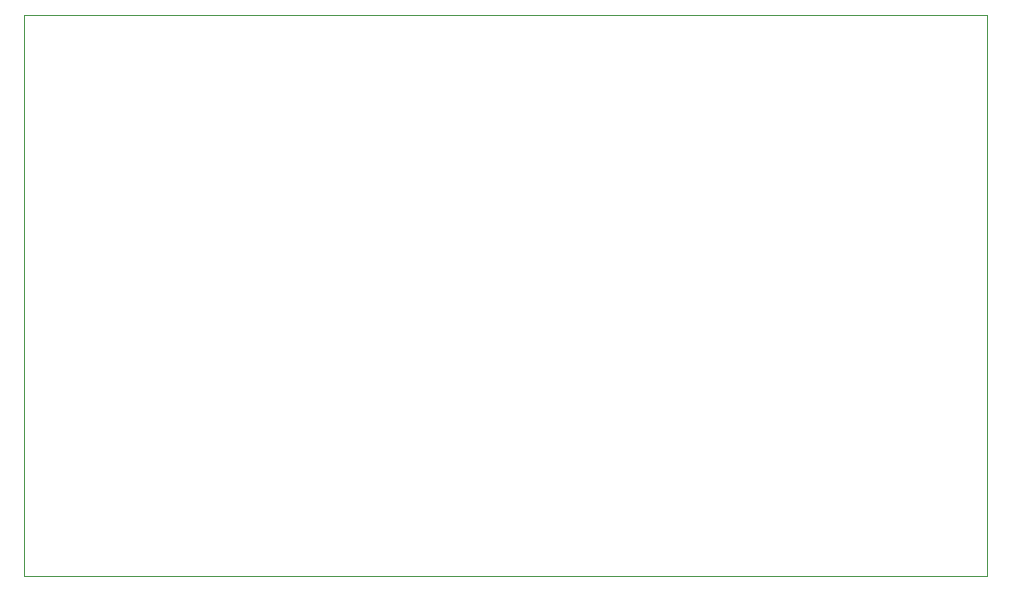
<source format=gm1>
%TF.GenerationSoftware,KiCad,Pcbnew,8.0.6*%
%TF.CreationDate,2025-04-05T02:38:06-04:00*%
%TF.ProjectId,intro_to_pcb,696e7472-6f5f-4746-9f5f-7063622e6b69,rev?*%
%TF.SameCoordinates,Original*%
%TF.FileFunction,Profile,NP*%
%FSLAX46Y46*%
G04 Gerber Fmt 4.6, Leading zero omitted, Abs format (unit mm)*
G04 Created by KiCad (PCBNEW 8.0.6) date 2025-04-05 02:38:06*
%MOMM*%
%LPD*%
G01*
G04 APERTURE LIST*
%TA.AperFunction,Profile*%
%ADD10C,0.050000*%
%TD*%
G04 APERTURE END LIST*
D10*
X183500000Y-147000000D02*
X102000000Y-147000000D01*
X102000000Y-99500000D01*
X183500000Y-99500000D01*
X183500000Y-147000000D01*
M02*

</source>
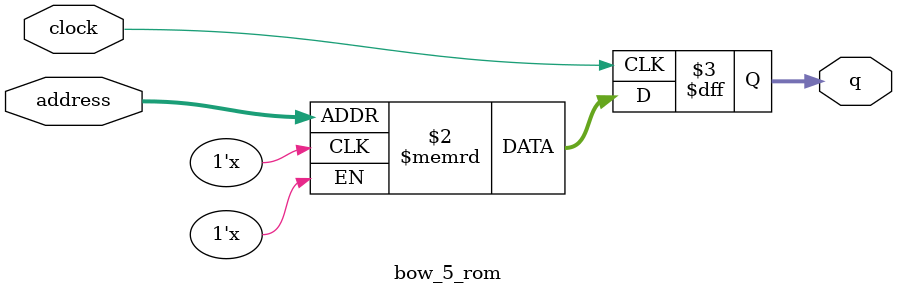
<source format=sv>
module bow_5_rom (
	input logic clock,
	input logic [16:0] address,
	output logic [2:0] q
);

logic [2:0] memory [0:125759] /* synthesis ram_init_file = "./bow_5/bow_5.mif" */;

always_ff @ (posedge clock) begin
	q <= memory[address];
end

endmodule

</source>
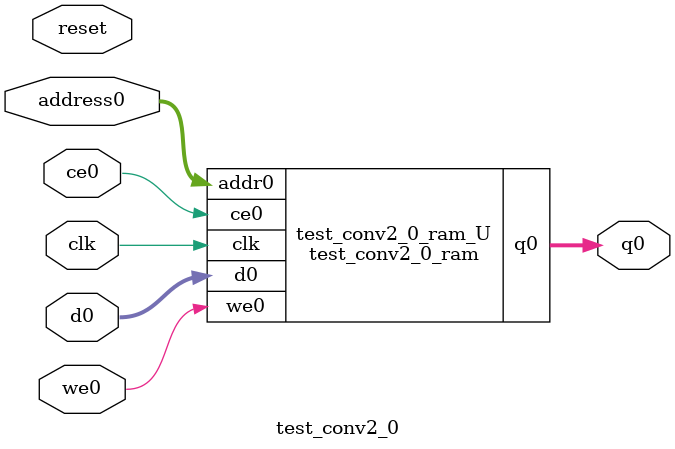
<source format=v>
`timescale 1 ns / 1 ps
module test_conv2_0_ram (addr0, ce0, d0, we0, q0,  clk);

parameter DWIDTH = 32;
parameter AWIDTH = 19;
parameter MEM_SIZE = 409600;

input[AWIDTH-1:0] addr0;
input ce0;
input[DWIDTH-1:0] d0;
input we0;
output reg[DWIDTH-1:0] q0;
input clk;

(* ram_style = "block" *)reg [DWIDTH-1:0] ram[0:MEM_SIZE-1];




always @(posedge clk)  
begin 
    if (ce0) begin
        if (we0) 
            ram[addr0] <= d0; 
        q0 <= ram[addr0];
    end
end


endmodule

`timescale 1 ns / 1 ps
module test_conv2_0(
    reset,
    clk,
    address0,
    ce0,
    we0,
    d0,
    q0);

parameter DataWidth = 32'd32;
parameter AddressRange = 32'd409600;
parameter AddressWidth = 32'd19;
input reset;
input clk;
input[AddressWidth - 1:0] address0;
input ce0;
input we0;
input[DataWidth - 1:0] d0;
output[DataWidth - 1:0] q0;



test_conv2_0_ram test_conv2_0_ram_U(
    .clk( clk ),
    .addr0( address0 ),
    .ce0( ce0 ),
    .we0( we0 ),
    .d0( d0 ),
    .q0( q0 ));

endmodule


</source>
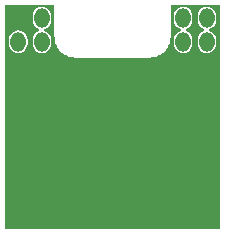
<source format=gtl>
G04*
G04 #@! TF.GenerationSoftware,Altium Limited,Altium Designer,19.1.5 (86)*
G04*
G04 Layer_Physical_Order=1*
G04 Layer_Color=255*
%FSLAX25Y25*%
%MOIN*%
G70*
G01*
G75*
%ADD13O,0.05118X0.06535*%
G36*
X165719Y10620D02*
X94281D01*
Y85365D01*
X110658Y85365D01*
Y74764D01*
X110663Y74739D01*
X110660Y74714D01*
X110688Y74141D01*
X110706Y74068D01*
X110706Y73992D01*
X110930Y72869D01*
X110968Y72776D01*
X110988Y72678D01*
X111426Y71620D01*
X111482Y71537D01*
X111520Y71444D01*
X112157Y70492D01*
X112228Y70421D01*
X112283Y70337D01*
X113093Y69528D01*
X113177Y69472D01*
X113248Y69401D01*
X114200Y68765D01*
X114292Y68726D01*
X114376Y68670D01*
X115434Y68232D01*
X115532Y68212D01*
X115625Y68174D01*
X116748Y67950D01*
X116824Y67950D01*
X116897Y67932D01*
X117470Y67904D01*
X117495Y67908D01*
X117520Y67903D01*
X142480D01*
X142505Y67908D01*
X142531Y67904D01*
X143103Y67932D01*
X143176Y67950D01*
X143252Y67950D01*
X144375Y68174D01*
X144468Y68212D01*
X144566Y68232D01*
X145624Y68670D01*
X145708Y68726D01*
X145800Y68765D01*
X146752Y69401D01*
X146824Y69472D01*
X146907Y69528D01*
X147717Y70337D01*
X147772Y70421D01*
X147843Y70492D01*
X148480Y71444D01*
X148518Y71537D01*
X148574Y71620D01*
X149012Y72678D01*
X149032Y72777D01*
X149070Y72869D01*
X149294Y73992D01*
X149294Y74068D01*
X149312Y74141D01*
X149340Y74714D01*
X149337Y74739D01*
X149342Y74764D01*
X149341Y85365D01*
X165719D01*
Y10620D01*
D02*
G37*
%LPC*%
G36*
X161416Y84856D02*
X160617Y84751D01*
X159873Y84442D01*
X159234Y83952D01*
X158744Y83313D01*
X158436Y82569D01*
X158331Y81770D01*
Y80353D01*
X158436Y79554D01*
X158744Y78810D01*
X159234Y78171D01*
X159873Y77681D01*
X160617Y77373D01*
Y76877D01*
X159873Y76568D01*
X159234Y76078D01*
X158744Y75439D01*
X158436Y74695D01*
X158331Y73896D01*
Y72479D01*
X158436Y71680D01*
X158744Y70936D01*
X159234Y70297D01*
X159873Y69807D01*
X160617Y69499D01*
X161416Y69393D01*
X162215Y69499D01*
X162959Y69807D01*
X163598Y70297D01*
X164088Y70936D01*
X164396Y71680D01*
X164501Y72479D01*
Y73896D01*
X164396Y74695D01*
X164088Y75439D01*
X163598Y76078D01*
X162959Y76568D01*
X162215Y76877D01*
Y77373D01*
X162959Y77681D01*
X163598Y78171D01*
X164088Y78810D01*
X164396Y79554D01*
X164501Y80353D01*
Y81770D01*
X164396Y82569D01*
X164088Y83313D01*
X163598Y83952D01*
X162959Y84442D01*
X162215Y84751D01*
X161416Y84856D01*
D02*
G37*
G36*
X153542D02*
X152743Y84751D01*
X151999Y84442D01*
X151360Y83952D01*
X150870Y83313D01*
X150562Y82569D01*
X150457Y81770D01*
Y80353D01*
X150562Y79554D01*
X150870Y78810D01*
X151360Y78171D01*
X151999Y77681D01*
X152743Y77373D01*
Y76877D01*
X151999Y76568D01*
X151360Y76078D01*
X150870Y75439D01*
X150562Y74695D01*
X150457Y73896D01*
Y72479D01*
X150562Y71680D01*
X150870Y70936D01*
X151360Y70297D01*
X151999Y69807D01*
X152743Y69499D01*
X153542Y69393D01*
X154341Y69499D01*
X155085Y69807D01*
X155724Y70297D01*
X156214Y70936D01*
X156522Y71680D01*
X156627Y72479D01*
Y73896D01*
X156522Y74695D01*
X156214Y75439D01*
X155724Y76078D01*
X155085Y76568D01*
X154341Y76877D01*
Y77373D01*
X155085Y77681D01*
X155724Y78171D01*
X156214Y78810D01*
X156522Y79554D01*
X156627Y80353D01*
Y81770D01*
X156522Y82569D01*
X156214Y83313D01*
X155724Y83952D01*
X155085Y84442D01*
X154341Y84751D01*
X153542Y84856D01*
D02*
G37*
G36*
X106455D02*
X105657Y84751D01*
X104913Y84442D01*
X104274Y83952D01*
X103783Y83313D01*
X103475Y82569D01*
X103370Y81770D01*
Y80353D01*
X103475Y79554D01*
X103783Y78810D01*
X104274Y78171D01*
X104913Y77681D01*
X105657Y77373D01*
Y76877D01*
X104913Y76568D01*
X104274Y76078D01*
X103783Y75439D01*
X103475Y74695D01*
X103370Y73896D01*
Y72479D01*
X103475Y71680D01*
X103783Y70936D01*
X104274Y70297D01*
X104913Y69807D01*
X105657Y69499D01*
X106455Y69393D01*
X107254Y69499D01*
X107998Y69807D01*
X108637Y70297D01*
X109127Y70936D01*
X109436Y71680D01*
X109541Y72479D01*
Y73896D01*
X109436Y74695D01*
X109127Y75439D01*
X108637Y76078D01*
X107998Y76568D01*
X107254Y76877D01*
Y77373D01*
X107998Y77681D01*
X108637Y78171D01*
X109127Y78810D01*
X109436Y79554D01*
X109541Y80353D01*
Y81770D01*
X109436Y82569D01*
X109127Y83313D01*
X108637Y83952D01*
X107998Y84442D01*
X107254Y84751D01*
X106455Y84856D01*
D02*
G37*
G36*
X98581Y76982D02*
X97783Y76877D01*
X97039Y76568D01*
X96400Y76078D01*
X95909Y75439D01*
X95601Y74695D01*
X95496Y73896D01*
Y72479D01*
X95601Y71680D01*
X95909Y70936D01*
X96400Y70297D01*
X97039Y69807D01*
X97783Y69499D01*
X98581Y69393D01*
X99380Y69499D01*
X100124Y69807D01*
X100763Y70297D01*
X101253Y70936D01*
X101562Y71680D01*
X101667Y72479D01*
Y73896D01*
X101562Y74695D01*
X101253Y75439D01*
X100763Y76078D01*
X100124Y76568D01*
X99380Y76877D01*
X98581Y76982D01*
D02*
G37*
%LPD*%
D13*
Y81062D02*
D03*
X106455D02*
D03*
Y73188D02*
D03*
X98581D02*
D03*
X153542D02*
D03*
X161416D02*
D03*
Y81062D02*
D03*
X153542D02*
D03*
M02*

</source>
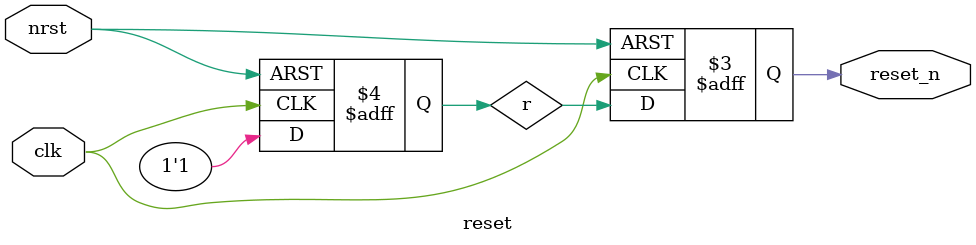
<source format=v>
module reset (
  input clk, nrst,
  output reg reset_n
);

  reg r;

  always @ (posedge clk or negedge nrst)
  begin
    if (!nrst) begin
      r <= 0;
      reset_n <= 0;
    end else begin
      r <= 1;
      reset_n <= r;
    end
  end

endmodule

</source>
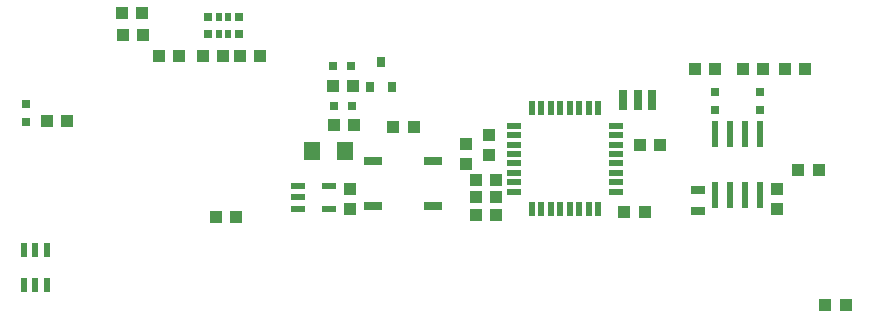
<source format=gtp>
G75*
%MOIN*%
%OFA0B0*%
%FSLAX24Y24*%
%IPPOS*%
%LPD*%
%AMOC8*
5,1,8,0,0,1.08239X$1,22.5*
%
%ADD10R,0.0500X0.0220*%
%ADD11R,0.0220X0.0500*%
%ADD12R,0.0433X0.0394*%
%ADD13R,0.0394X0.0433*%
%ADD14R,0.0472X0.0217*%
%ADD15R,0.0551X0.0630*%
%ADD16R,0.0315X0.0315*%
%ADD17R,0.0276X0.0669*%
%ADD18R,0.0600X0.0300*%
%ADD19R,0.0236X0.0866*%
%ADD20R,0.0472X0.0315*%
%ADD21R,0.0256X0.0315*%
%ADD22R,0.0197X0.0315*%
%ADD23R,0.0197X0.0512*%
%ADD24R,0.0315X0.0354*%
D10*
X017280Y004478D03*
X017280Y004793D03*
X017280Y005108D03*
X017280Y005423D03*
X017280Y005737D03*
X017280Y006052D03*
X017280Y006367D03*
X017280Y006682D03*
X020660Y006682D03*
X020660Y006367D03*
X020660Y006052D03*
X020660Y005737D03*
X020660Y005423D03*
X020660Y005108D03*
X020660Y004793D03*
X020660Y004478D03*
D11*
X020072Y003890D03*
X019757Y003890D03*
X019442Y003890D03*
X019127Y003890D03*
X018813Y003890D03*
X018498Y003890D03*
X018183Y003890D03*
X017868Y003890D03*
X017868Y007270D03*
X018183Y007270D03*
X018498Y007270D03*
X018813Y007270D03*
X019127Y007270D03*
X019442Y007270D03*
X019757Y007270D03*
X020072Y007270D03*
D12*
X021475Y006050D03*
X022145Y006050D03*
X026755Y005200D03*
X027425Y005200D03*
X026985Y008560D03*
X026315Y008560D03*
X015670Y006065D03*
X015670Y005395D03*
X013925Y006640D03*
X013255Y006640D03*
X008815Y009020D03*
X008145Y009020D03*
X007575Y009010D03*
X006905Y009010D03*
X006105Y009010D03*
X005435Y009010D03*
X004895Y009710D03*
X004225Y009710D03*
X004215Y010440D03*
X004885Y010440D03*
X002375Y006840D03*
X001705Y006840D03*
X007335Y003630D03*
X008005Y003630D03*
X027655Y000690D03*
X028325Y000690D03*
D13*
X021625Y003800D03*
X020955Y003800D03*
X016675Y003710D03*
X016005Y003710D03*
X016005Y004290D03*
X016675Y004290D03*
X016665Y004870D03*
X015995Y004870D03*
X016450Y005695D03*
X016450Y006365D03*
X011935Y006700D03*
X011265Y006700D03*
X011235Y007990D03*
X011905Y007990D03*
X011800Y004585D03*
X011800Y003915D03*
X023305Y008560D03*
X023975Y008560D03*
X024905Y008560D03*
X025575Y008560D03*
X026050Y004585D03*
X026050Y003915D03*
D14*
X011112Y003916D03*
X010088Y003916D03*
X010088Y004290D03*
X010088Y004664D03*
X011112Y004664D03*
D15*
X011641Y005850D03*
X010539Y005850D03*
D16*
X011275Y007350D03*
X011865Y007350D03*
X011835Y008670D03*
X011245Y008670D03*
X000990Y007395D03*
X000990Y006805D03*
X023970Y007215D03*
X023970Y007805D03*
X025470Y007805D03*
X025470Y007215D03*
D17*
X021862Y007550D03*
X021390Y007550D03*
X020918Y007550D03*
D18*
X014580Y005510D03*
X012580Y005510D03*
X012580Y004010D03*
X014580Y004010D03*
D19*
X023970Y004366D03*
X024470Y004366D03*
X024970Y004366D03*
X025470Y004366D03*
X025470Y006414D03*
X024970Y006414D03*
X024470Y006414D03*
X023970Y006414D03*
D20*
X023410Y004544D03*
X023410Y003836D03*
D21*
X008092Y009725D03*
X007068Y009725D03*
X007068Y010315D03*
X008092Y010315D03*
D22*
X007737Y010315D03*
X007423Y010315D03*
X007423Y009725D03*
X007737Y009725D03*
D23*
X000946Y001389D03*
X001320Y001389D03*
X001694Y001389D03*
X001694Y002531D03*
X001320Y002531D03*
X000946Y002531D03*
D24*
X012466Y007986D03*
X013214Y007986D03*
X012840Y008813D03*
M02*

</source>
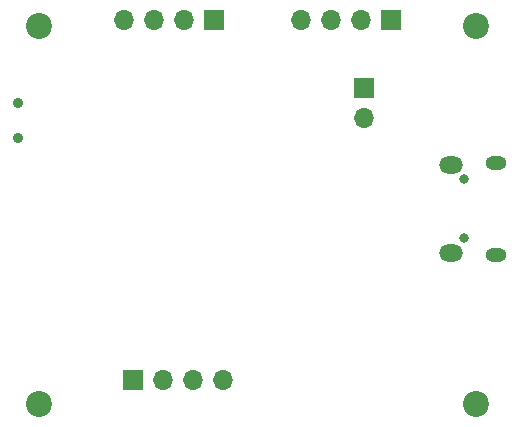
<source format=gbr>
%TF.GenerationSoftware,KiCad,Pcbnew,8.0.8-8.0.8-0~ubuntu24.04.1*%
%TF.CreationDate,2025-02-20T16:37:28+05:30*%
%TF.ProjectId,STM32_BT_IMU,53544d33-325f-4425-945f-494d552e6b69,rev?*%
%TF.SameCoordinates,Original*%
%TF.FileFunction,Soldermask,Bot*%
%TF.FilePolarity,Negative*%
%FSLAX46Y46*%
G04 Gerber Fmt 4.6, Leading zero omitted, Abs format (unit mm)*
G04 Created by KiCad (PCBNEW 8.0.8-8.0.8-0~ubuntu24.04.1) date 2025-02-20 16:37:28*
%MOMM*%
%LPD*%
G01*
G04 APERTURE LIST*
%ADD10C,2.200000*%
%ADD11R,1.700000X1.700000*%
%ADD12O,1.700000X1.700000*%
%ADD13C,0.900000*%
%ADD14O,0.800000X0.800000*%
%ADD15O,1.800000X1.150000*%
%ADD16O,2.000000X1.450000*%
G04 APERTURE END LIST*
D10*
%TO.C,H2*%
X91000000Y-104000000D03*
%TD*%
%TO.C,H1*%
X54000000Y-104000000D03*
%TD*%
D11*
%TO.C,J2*%
X83800000Y-71500000D03*
D12*
X81260000Y-71500000D03*
X78720000Y-71500000D03*
X76180000Y-71500000D03*
%TD*%
D13*
%TO.C,SW1*%
X52170000Y-78500000D03*
X52170000Y-81500000D03*
%TD*%
D14*
%TO.C,J1*%
X89945000Y-90000000D03*
X89945000Y-85000000D03*
D15*
X92695000Y-91375000D03*
D16*
X88895000Y-91225000D03*
X88895000Y-83775000D03*
D15*
X92695000Y-83625000D03*
%TD*%
D11*
%TO.C,J4*%
X61920000Y-102000000D03*
D12*
X64460000Y-102000000D03*
X67000000Y-102000000D03*
X69540000Y-102000000D03*
%TD*%
D10*
%TO.C,H3*%
X54000000Y-72000000D03*
%TD*%
D11*
%TO.C,J5*%
X81500000Y-77225000D03*
D12*
X81500000Y-79765000D03*
%TD*%
D11*
%TO.C,J3*%
X68800000Y-71500000D03*
D12*
X66260000Y-71500000D03*
X63720000Y-71500000D03*
X61180000Y-71500000D03*
%TD*%
D10*
%TO.C,H4*%
X91000000Y-72000000D03*
%TD*%
M02*

</source>
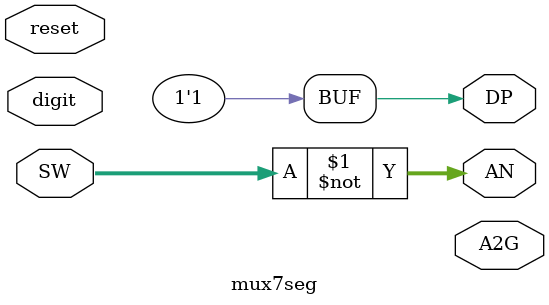
<source format=sv>
`timescale 1ns / 1ps

module mux7seg(
    input   reset,
    input   logic [3:0] SW,
    output  logic [6:0] A2G,
    output  logic [3:0] AN,
    output  logic       DP,
    input   logic [11:0] digit
    );
    
    logic [15:0] x;
    logic [1:0] s;
    
    assign DP = 1;
    assign AN = ~SW;
    
    
    
endmodule

</source>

● **Exercise prompt**: The response must match the data line for line, from its first line through the line with "X110930Y72869D01*", inclusive, and must leave out the pictures.

● **Exercise result**:
<source format=gm1>
%TF.GenerationSoftware,KiCad,Pcbnew,8.0.6*%
%TF.CreationDate,2025-04-05T02:38:06-04:00*%
%TF.ProjectId,intro_to_pcb,696e7472-6f5f-4746-9f5f-7063622e6b69,rev?*%
%TF.SameCoordinates,Original*%
%TF.FileFunction,Profile,NP*%
%FSLAX46Y46*%
G04 Gerber Fmt 4.6, Leading zero omitted, Abs format (unit mm)*
G04 Created by KiCad (PCBNEW 8.0.6) date 2025-04-05 02:38:06*
%MOMM*%
%LPD*%
G01*
G04 APERTURE LIST*
%TA.AperFunction,Profile*%
%ADD10C,0.050000*%
%TD*%
G04 APERTURE END LIST*
D10*
X183500000Y-147000000D02*
X102000000Y-147000000D01*
X102000000Y-99500000D01*
X183500000Y-99500000D01*
X183500000Y-147000000D01*
M02*

</source>
<source format=sv>
module bow_5_rom (
	input logic clock,
	input logic [16:0] address,
	output logic [2:0] q
);

logic [2:0] memory [0:125759] /* synthesis ram_init_file = "./bow_5/bow_5.mif" */;

always_ff @ (posedge clock) begin
	q <= memory[address];
end

endmodule

</source>
<source format=v>
`timescale 1 ns / 1 ps
module test_conv2_0_ram (addr0, ce0, d0, we0, q0,  clk);

parameter DWIDTH = 32;
parameter AWIDTH = 19;
parameter MEM_SIZE = 409600;

input[AWIDTH-1:0] addr0;
input ce0;
input[DWIDTH-1:0] d0;
input we0;
output reg[DWIDTH-1:0] q0;
input clk;

(* ram_style = "block" *)reg [DWIDTH-1:0] ram[0:MEM_SIZE-1];




always @(posedge clk)  
begin 
    if (ce0) begin
        if (we0) 
            ram[addr0] <= d0; 
        q0 <= ram[addr0];
    end
end


endmodule

`timescale 1 ns / 1 ps
module test_conv2_0(
    reset,
    clk,
    address0,
    ce0,
    we0,
    d0,
    q0);

parameter DataWidth = 32'd32;
parameter AddressRange = 32'd409600;
parameter AddressWidth = 32'd19;
input reset;
input clk;
input[AddressWidth - 1:0] address0;
input ce0;
input we0;
input[DataWidth - 1:0] d0;
output[DataWidth - 1:0] q0;



test_conv2_0_ram test_conv2_0_ram_U(
    .clk( clk ),
    .addr0( address0 ),
    .ce0( ce0 ),
    .we0( we0 ),
    .d0( d0 ),
    .q0( q0 ));

endmodule


</source>
<source format=gtl>
G04*
G04 #@! TF.GenerationSoftware,Altium Limited,Altium Designer,19.1.5 (86)*
G04*
G04 Layer_Physical_Order=1*
G04 Layer_Color=255*
%FSLAX25Y25*%
%MOIN*%
G70*
G01*
G75*
%ADD13O,0.05118X0.06535*%
G36*
X165719Y10620D02*
X94281D01*
Y85365D01*
X110658Y85365D01*
Y74764D01*
X110663Y74739D01*
X110660Y74714D01*
X110688Y74141D01*
X110706Y74068D01*
X110706Y73992D01*
X110930Y72869D01*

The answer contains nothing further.